### TEXTE À ÉTUDIER:
┌──

Conférence inaugurale présentée au premier colloque étudiant dans le cadre de la

Réunion annuelle de l’Association francophone pour le savoir (ACFAS-Alberta)

Centre Saint-Jean, Faculté Saint-Jean, University of Alberta

Le 18 mars 2005


1. Introduction

Je vous remercie sincèrement de cette invitation à partager quelques réflexions sur la recherche, à l’occasion de ce premier colloque étudiant à la Faculté Saint-Jean.  C’est un premier colloque impressionnant : quatorze communications par nos meilleurs étudiantes et étudiants, venus de la Faculté Saint-Jean et d’autres universités de l’Ouest, des conférences influencées par des disciplines très diverses, dont la politique, la littérature, la religion, la technologie, la linguistique et la pédagogie, et puisant dans la diversité de nos vécus, dans nos identités, nos cultures, nos institutions, nos valeurs et nos espaces.  Je vous en félicite, vous les organisateurs et vous les participants.  Aujourd’hui, c’est une célébration de votre recherche et de votre contribution au savoir, et je me sens privilégié de pouvoir y assister.

└──

### À FAIRE:
1. Recopiez le passage de la conférence qui commence par « 1. Introduction » et se termine par « pouvoir y assister. ».
2. Résumez la conférence en deux phrases.
3. D’après la conférence, les affirmations suivantes sont-elles exactes ? Répondez par oui ou par non, en citant les mots décisifs du texte.
(a) Le colloque compte quatorze communications.
(b) Les communications sont présentées uniquement par des étudiants de la Faculté Saint-Jean.
(c) La conférence a été présentée le 18 mars 2005.

### DONNÉES EXTRAITES:
┌──

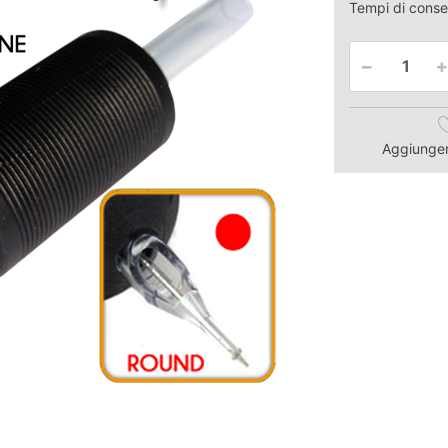
Tempi di cons
Aggiungere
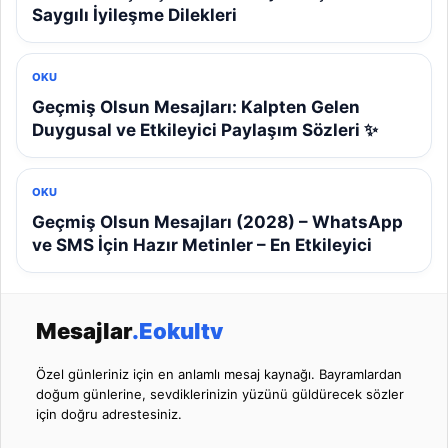
Saygılı İyileşme Dilekleri
OKU
Geçmiş Olsun Mesajları: Kalpten Gelen
Duygusal ve Etkileyici Paylaşım Sözleri ✨
OKU
Geçmiş Olsun Mesajları (2028) – WhatsApp
ve SMS İçin Hazır Metinler – En Etkileyici
Mesajlar
.Eokultv
Özel günleriniz için en anlamlı mesaj kaynağı. Bayramlardan
doğum günlerine, sevdiklerinizin yüzünü güldürecek sözler
için doğru adrestesiniz.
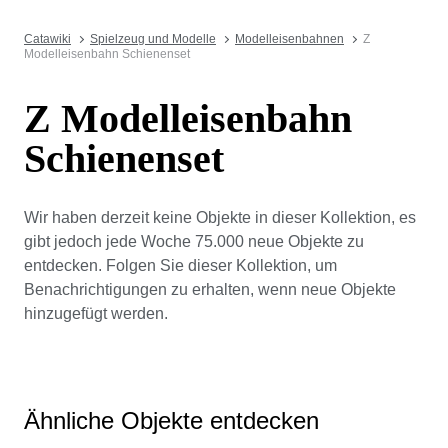
Catawiki
Spielzeug und Modelle
Modelleisenbahnen
Z
Modelleisenbahn Schienenset
Z Modelleisenbahn
Schienenset
Wir haben derzeit keine Objekte in dieser Kollektion, es
gibt jedoch jede Woche 75.000 neue Objekte zu
entdecken. Folgen Sie dieser Kollektion, um
Benachrichtigungen zu erhalten, wenn neue Objekte
hinzugefügt werden.
Ähnliche Objekte entdecken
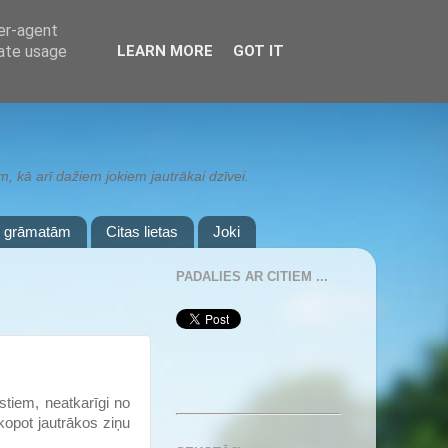
ser-agent
rate usage
LEARN MORE
GOT IT
 kā arī dažiem jokiem jautrākai dzīvei.
r grāmatām
Citas lietas
Joki
PADALIES AR CITIEM ...
stiem, neatkarīgi no
kopot jautrākos ziņu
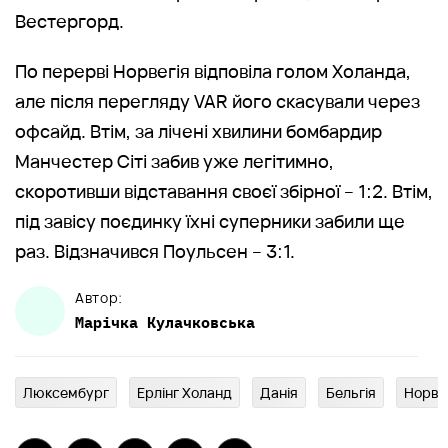
Вестергорд.
По перерві Норвегія відповіла голом Холанда,
але після перегляду VAR його скасували через
офсайд. Втім, за лічені хвилини бомбардир
Манчестер Сіті забив уже легітимно,
скоротивши відставання своєї збірної – 1:2. Втім,
під завісу поєдинку їхні суперники забили ще
раз. Відзначився Поульсен – 3:1.
Автор:
Марічка
Кулачковська
Люксембург
Ерлінг Холанд
Данія
Бельгія
Норве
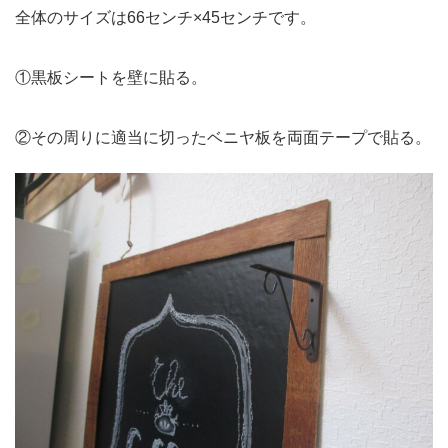
全体のサイズは66センチ×45センチです。
①黒板シートを壁に貼る。
②その周りに適当に切ったベニヤ板を両面テープで貼る。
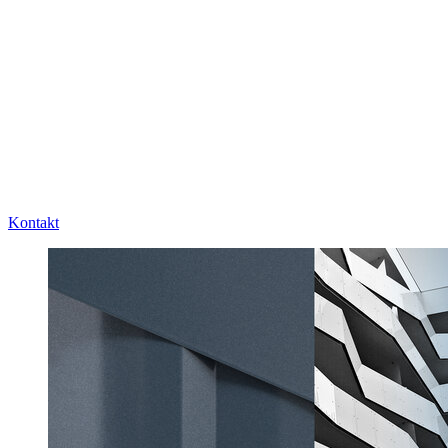
Kontakt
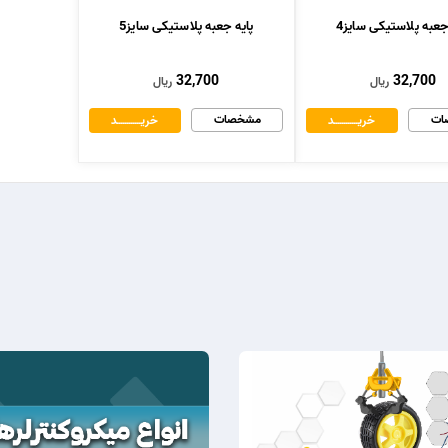
جعبه پلاستیکی سایز4
پایه جعبه پلاستیکی سایز5
32,700
32,700
ریال
ریال
ات
مشخصات
خریــــــــــــد
خریــــــــــــد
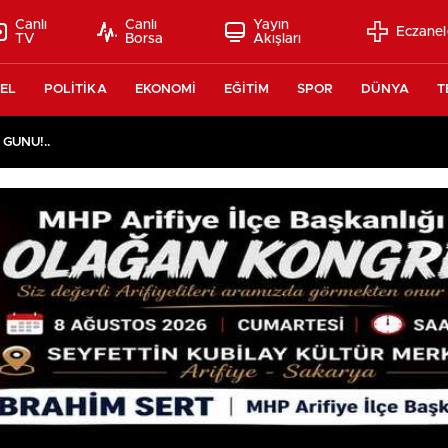
Canlı
Canlı
Yayın
Eczanel
TV
Borsa
Akışları
EL
POLİTİKA
EKONOMİ
EĞİTİM
SPOR
DÜNYA
T
 GÜNÜ!..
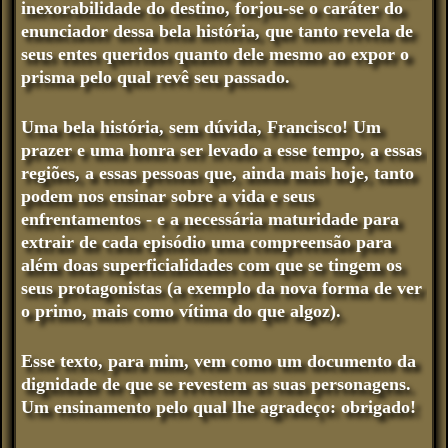
inexorabilidade do destino, forjou-se o caráter do
enunciador dessa bela história, que tanto revela de
seus entes queridos quanto dele mesmo ao expor o
prisma pelo qual revê seu passado.
Uma bela história, sem dúvida, Francisco! Um
prazer e uma honra ser levado a esse tempo, a essas
regiões, a essas pessoas que, ainda mais hoje, tanto
podem nos ensinar sobre a vida e seus
enfrentamentos - e a necessária maturidade para
extrair de cada episódio uma compreensão para
além doas superficialidades com que se tingem os
seus protagonistas (a exemplo da nova forma de ver
o primo, mais como vítima do que algoz).
Esse texto, para mim, vem como um documento da
dignidade de que se revestem as suas personagens.
Um ensinamento pelo qual lhe agradeço: obrigado!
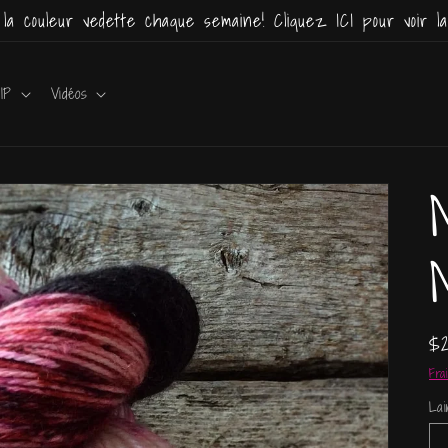
a couleur vedette chaque semaine! Cliquez ICI pour voir la
IP
Vidéos
Pr
$
ha
Fra
La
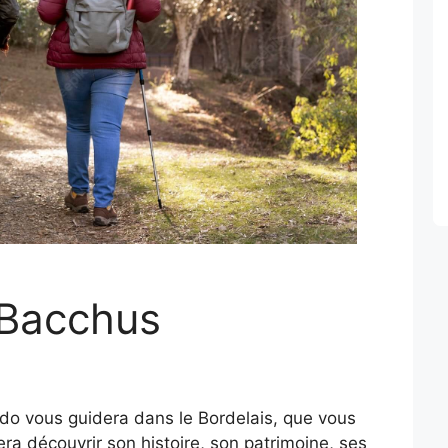
 Bacchus
edo vous guidera dans le Bordelais, que vous
ra découvrir son histoire, son patrimoine, ses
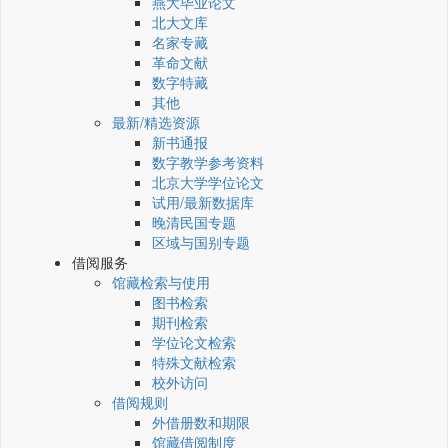
燕大毕业论文
北大文库
名家专藏
革命文献
数字特藏
其他
最新/精选资源
新书通报
数字教学参考资料
北京大学学位论文
试用/最新数据库
晚清民国专题
区域与国别专题
借阅服务
馆藏检索与使用
图书检索
期刊检索
学位论文检索
特殊文献检索
校外访问
借阅规则
外借册数和期限
馆藏借阅制度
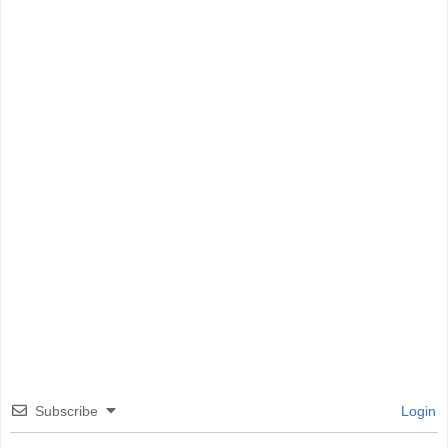
Subscribe
Login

└──

### RÉPONSES PAR CONSIGNE:
1.
1. Introduction

Je vous remercie sincèrement de cette invitation à partager quelques réflexions sur la recherche, à l’occasion de ce premier colloque étudiant à la Faculté Saint-Jean.  C’est un premier colloque impressionnant : quatorze communications par nos meilleurs étudiantes et étudiants, venus de la Faculté Saint-Jean et d’autres universités de l’Ouest, des conférences influencées par des disciplines très diverses, dont la politique, la littérature, la religion, la technologie, la linguistique et la pédagogie, et puisant dans la diversité de nos vécus, dans nos identités, nos cultures, nos institutions, nos valeurs et nos espaces.  Je vous en félicite, vous les organisateurs et vous les participants.  Aujourd’hui, c’est une célébration de votre recherche et de votre contribution au savoir, et je me sens privilégié de pouvoir y assister.

2. Prononcée le 18 mars 2005 au Centre Saint-Jean, lors du premier colloque étudiant de la réunion annuelle de l’ACFAS-Alberta, cette conférence s’ouvre sur des remerciements pour l’invitation à partager des réflexions sur la recherche. Elle salue un colloque de quatorze communications présentées par des étudiantes et des étudiants de la Faculté Saint-Jean et d’autres universités de l’Ouest, touchant des disciplines très diverses, et en félicite les organisateurs et les participants.

3.
(a) Oui : « quatorze communications par nos meilleurs étudiantes et étudiants ».
(b) Non : « venus de la Faculté Saint-Jean et d’autres universités de l’Ouest ».
(c) Oui : « Le 18 mars 2005 ».